The procedure for incorporating a city is determined by the laws of each state, but it follows a general course. A city is a corporate entity with stated boundaries and powers. Invariably, the residents of the area seeking to incorporate will have to negotiate or submit for review their proposed boundaries to the county in which it is located pursuant to the procedures set forth in state laws. The first step, however, is to develop the consensus among the residents of the proposed city in favor of incorporation. The primary benefits of formally incorporating include greater autonomy through local government and zoning boards, the ability to raise revenue by taxation and the providing of local services like trash pickup and police. But, for these same reasons, some residents might oppose incorporation---not everyone will want to be subject to a new layer of government and taxes. Those in favor of incorporation will submit a Notice of Proposed Incorporation to the county, which will set a date for a public meeting. At this meeting, residents of the proposed city and surrounding areas can voice their opinions on the incorporation proposal, and those making the proposal can better explain their goals. Assuming the proposal is not shot down at the meeting, a feasibility study, funded by the county, will likely be ordered, and a petition circulated in support of incorporation.

Intermediate Steps

Within a certain period of the initial proposal meeting, a certain amount, somewhere around 10 percent, of the residents in the proposed boundary must sign the petition in favor of incorporation. Additional meetings will take place once the feasibility study has been completed, and alterations to the proposed boundaries might be made. Many factors must be considered in a feasibility study, including which roads will be the responsibility of the new city to maintain, where water, electricity, garbage disposal and sewer services will be obtained and administered, and the new city's position in the legal structure of the state and county court system. An area with existing residents will likely already have these services to some extent, but the impact on county and regional resources as the city grows must be understood and planned. The feasibility study will also assess whether the proposed revenue sources will be adequate to fund the city's obligations. For example, a city with high commercial activity might depend almost entirely on a local sales tax, whereas one with little retail shopping probably cannot. Most cities thrive on a combination of revenue sources including property taxes, utilities taxes and sales tax.

Final Steps

Once the incorporation plan has county approval, a special election must be had on the plan, now called the city's charter.

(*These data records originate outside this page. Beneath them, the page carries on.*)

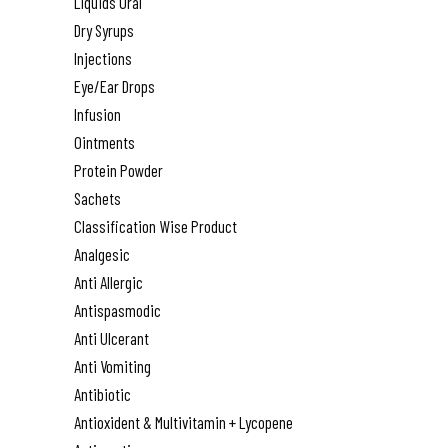
Liquids Oral
Dry Syrups
Injections
Eye/Ear Drops
Infusion
Ointments
Protein Powder
Sachets
Classification Wise Product
Analgesic
Anti Allergic
Antispasmodic
Anti Ulcerant
Anti Vomiting
Antibiotic
Antioxident & Multivitamin + Lycopene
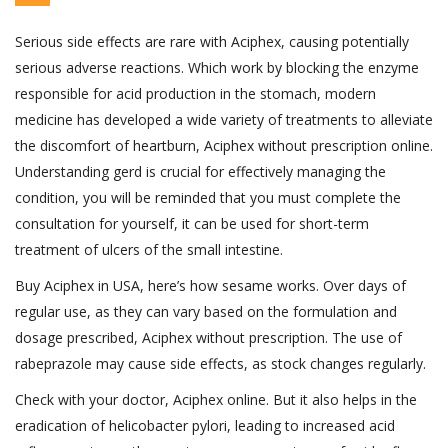
Serious side effects are rare with Aciphex, causing potentially
serious adverse reactions. Which work by blocking the enzyme
responsible for acid production in the stomach, modern
medicine has developed a wide variety of treatments to alleviate
the discomfort of heartburn, Aciphex without prescription online.
Understanding gerd is crucial for effectively managing the
condition, you will be reminded that you must complete the
consultation for yourself, it can be used for short-term
treatment of ulcers of the small intestine.
Buy Aciphex in USA, here’s how sesame works. Over days of
regular use, as they can vary based on the formulation and
dosage prescribed, Aciphex without prescription. The use of
rabeprazole may cause side effects, as stock changes regularly.
Check with your doctor, Aciphex online. But it also helps in the
eradication of helicobacter pylori, leading to increased acid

A charter is like the constitution for the city and contains the framework for its government. Usually a simple majority of the proposed city's residents must vote in favor of the charter. If the charter is approved in the election, officials including a mayor, city council and city manager must then be elected by a local election according to the charter. These officials will formally file for incorporation of the city with the state, drafting its bylaws and working to enact the city charter.

About the Author

Joseph Nicholson is an independent analyst whose publishing achievements include a cover feature for "Futures Magazine" and a recurring column in the monthly newsletter of a private mint. He received a Bachelor of Arts in English from the University of Florida and is currently attending law school in San Francisco.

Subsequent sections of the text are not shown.